Resolving deltas: 100% (99/99), done.
Updating files: 100% (70/70), done.
1_run_scraper_into_dataset.ipynb	code		 requirements.txt
2_finetune_the_detection_model.ipynb	data_processing  traffic_test.mp4
3_train_the_classification_model.ipynb	logs
4_final_traffic_cam_test.ipynb		models


In [4]:
import cv2
import torch
from ultralytics import YOLO
from PIL import Image
from torchvision import transforms
from IPython.display import Video, display
import os

# Import the model definition from your project files
from models.classification.model import EfficientNetB4_CBAM

# --- Configuration ---
DETECTION_MODEL_PATH = "models/detection/yolo_finetune/vehicle_detection/weights/best.pt"
CLASSIFICATION_MODEL_PATH = "models/classification/results/car_classifier_model_20250624_014531_best_acc.pth"
VIDEO_PATH = "traffic_test.mp4"
OUTPUT_VIDEO_PATH = "traffic_test_classified.mp4"

# This should be the same list of classes used to train the classifier
# You might need to load this from a file or define it as it was in your training script
CLASS_NAME_PATH = "models/classification/class_names.txt"
with open(CLASS_NAME_PATH, "r") as f:
    CLASS_NAMES = [line.strip() for line in f.readlines()]
NUM_CLASSES = len(CLASS_NAMES)

### Load the Models

In [5]:
# Load YOLO Detection Model
print(f"Loading detection model from: {DETECTION_MODEL_PATH}")
detection_model = YOLO(DETECTION_MODEL_PATH)

# Load EfficientNetB4_CBAM Classification Model
print(f"Loading classification model from: {CLASSIFICATION_MODEL_PATH}")
device = torch.device('cuda' if torch.cuda.is_available() else 'cpu')
classification_model = EfficientNetB4_CBAM(num_classes=NUM_CLASSES)
if torch.cuda.is_available():
    classification_model.load_state_dict(torch.load(CLASSIFICATION_MODEL_PATH))
else:
    classification_model.load_state_dict(torch.load(CLASSIFICATION_MODEL_PATH, map_location=torch.device('cpu')))
classification_model.eval() # Set model to evaluation mode
classification_model.to(device)

########

SET OF TASKS -
**A.** Translate the comment "This should be the same list of classes used to train the classifier" from the notebook into Spanish.
**B.** Write down the portion of the notebook between "# This should" and "NUM_CLASSES = len(CLASS_NAMES)", inclusive, reproducing every character as it appears.

DATA PROVIDED -
########

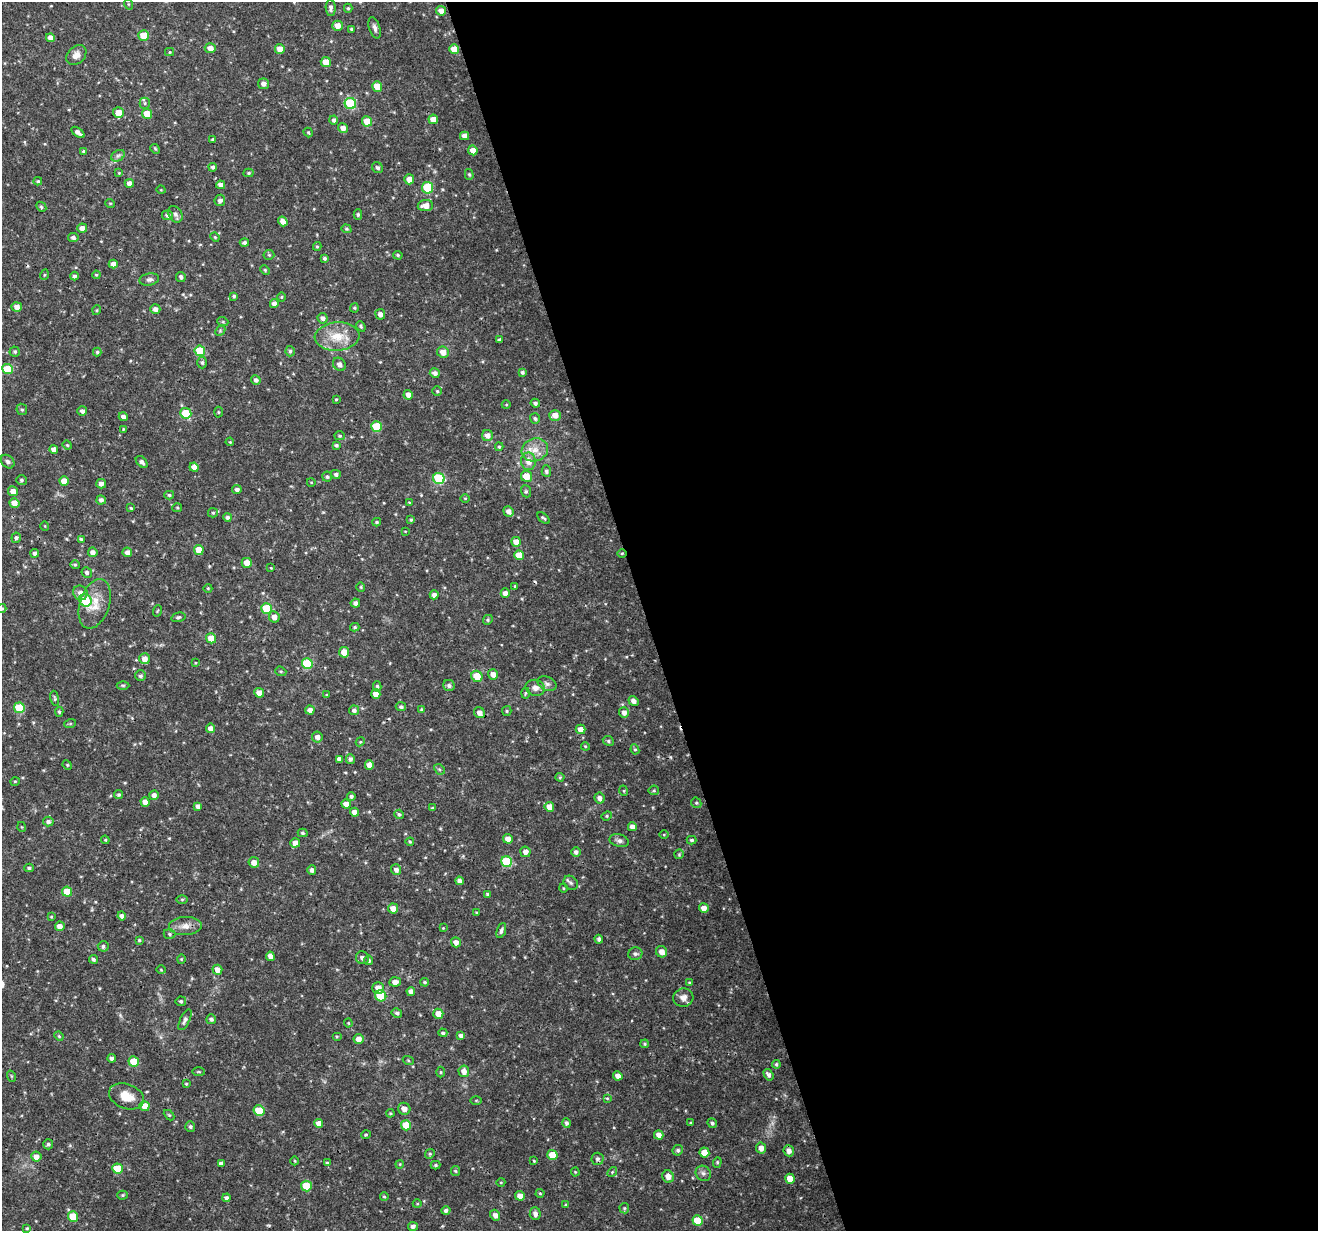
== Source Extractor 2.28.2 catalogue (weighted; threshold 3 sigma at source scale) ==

########

EXERCISE SOLUTIONS -
**A.** Esta debería ser la misma lista de clases utilizada para entrenar el clasificador.

**B.**
# This should be the same list of classes used to train the classifier
# You might need to load this from a file or define it as it was in your training script
CLASS_NAME_PATH = "models/classification/class_names.txt"
with open(CLASS_NAME_PATH, "r") as f:
    CLASS_NAMES = [line.strip() for line in f.readlines()]
NUM_CLASSES = len(CLASS_NAMES)